Add documentation for MGI upstreams pipeline #326

Closed kltm closed 2 months ago

kltm commented 1 year ago

We want to document the process of taking files from the upstream and producing what MGI will have previously generated. This is currently documented in great detail here: https://drive.google.com/drive/folders/17O5e3gj_fkbSv2vscEYNIzpCNLIq3fG2 (which is active notes and technical docs for this project).

However, for the long term, we'd like to encode this information in GORULEs and the like.

An initial step could be documenting this under a new GORULE that is taken care of by the new software (and can be added to the current outputs). This can be made more granular as time goes on.

Tagging @sierra-moxon @ukemi @pgaudet

kltm commented 1 year ago

@sierra-moxon We can talk about this elsewhere, but there is no need for GORULEs to be part of ontobio, we would just need documentation at https://github.com/geneontology/go-site/tree/master/metadata/rules Additionally, we could add stanzas to the goa.yaml metadata to indicate where data is coming from. @pgaudet There can also be more user/external-facing documentation.

kltm commented 1 year ago

For the GO_REF angle, there is also geneontology/go-site#2019

kltm commented 4 months ago

@pgaudet I think everything we need fir the software side is now part of the GORULEs framework. Is there anything you'd like to have documented before we close this out?

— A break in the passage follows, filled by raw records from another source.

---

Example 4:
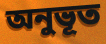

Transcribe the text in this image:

অনুভূত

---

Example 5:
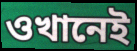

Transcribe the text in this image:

ওখানেই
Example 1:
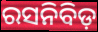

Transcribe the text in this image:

ରସନିବିଡ଼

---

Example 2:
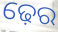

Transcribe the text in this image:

ଢ଼େର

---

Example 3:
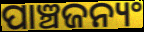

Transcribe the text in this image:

ପାଞ୍ଚଜନ୍ୟଂ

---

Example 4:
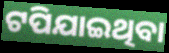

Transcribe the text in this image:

ଟପିଯାଇଥିବା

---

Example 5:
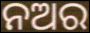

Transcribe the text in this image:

ନଅର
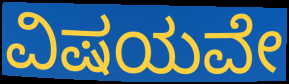
ವಿಷಯವೇ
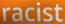
racist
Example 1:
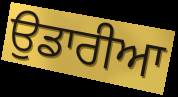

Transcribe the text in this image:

ਉਡਾਰੀਆ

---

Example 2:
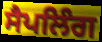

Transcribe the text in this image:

ਸੈਪਲਿੰਗ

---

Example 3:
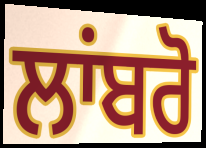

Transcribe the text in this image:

ਲਾਂਬਰੋ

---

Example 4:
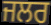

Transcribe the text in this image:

ਜਲਰ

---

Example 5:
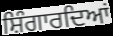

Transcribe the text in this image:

ਸ਼ਿੰਗਾਰਦਿਆਂ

pgaudet commented 4 months ago

Hi @kltm Yes, @LiNiMGI and I would like to look at this. Specifically:

Thanks, Pascale

sierra-moxon commented 3 months ago

I tried to capture the "preprocess steps" in this diagram -- feel free to use or edit or throw away (it did not take me a long time). The "green" is the go preprocess pipeline actions. diagram to edit here. If this seems useful, we can extend it past the "GAF 2.2 output" in the pink circle to capture what the main GO Pipeline is doing to transform this file (with the PAINT and noctua annotations) to GPAD 2.0 at the end.

Image

pgaudet commented 3 months ago

Hi Sierra,

This looks great!

A couple of questions:

sierra-moxon commented 3 months ago

Second iteration (many more details) including arrows to indicate how "control" moves between the gopreprocess Makefile and the silver-issue-325-gopreprocess pipeline branch. Also included is the location of the necessary files that are used to generate the MGI GAF now, and the timing in the pipeline where it writes intermediate files back to skyhook.

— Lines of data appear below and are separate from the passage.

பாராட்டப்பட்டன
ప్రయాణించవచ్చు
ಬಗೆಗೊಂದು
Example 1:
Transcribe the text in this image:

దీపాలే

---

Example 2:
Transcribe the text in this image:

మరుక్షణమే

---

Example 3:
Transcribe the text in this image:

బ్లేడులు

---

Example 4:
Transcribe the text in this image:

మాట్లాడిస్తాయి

White = files downloaded Green = silver-issue-325-gopreprocess pipeline Pink = Makefile in gopreprocess code repo Orange = skyhook Blue = gopreprocess logic

to edit this diagram: https://app.diagrams.net/?mode=google#G1wSPfwmIL6e58LJwbHlFS21COLr2aC1u6#%7B%22pageId%22%3A%22b7a7eaba-c6c5-6fbe-34ae-1d3a4219ac39%22%7D

Image

sierra-moxon commented 3 months ago

@pgaudet - I have to go to HGNC in order to use the Alliance orthology file as Alliance uses HGNC ids.

pgaudet commented 3 months ago

OK, got it ! thanks :)

kltm commented 2 months ago

@pgaudet If anything more needs to be done here, please re-open.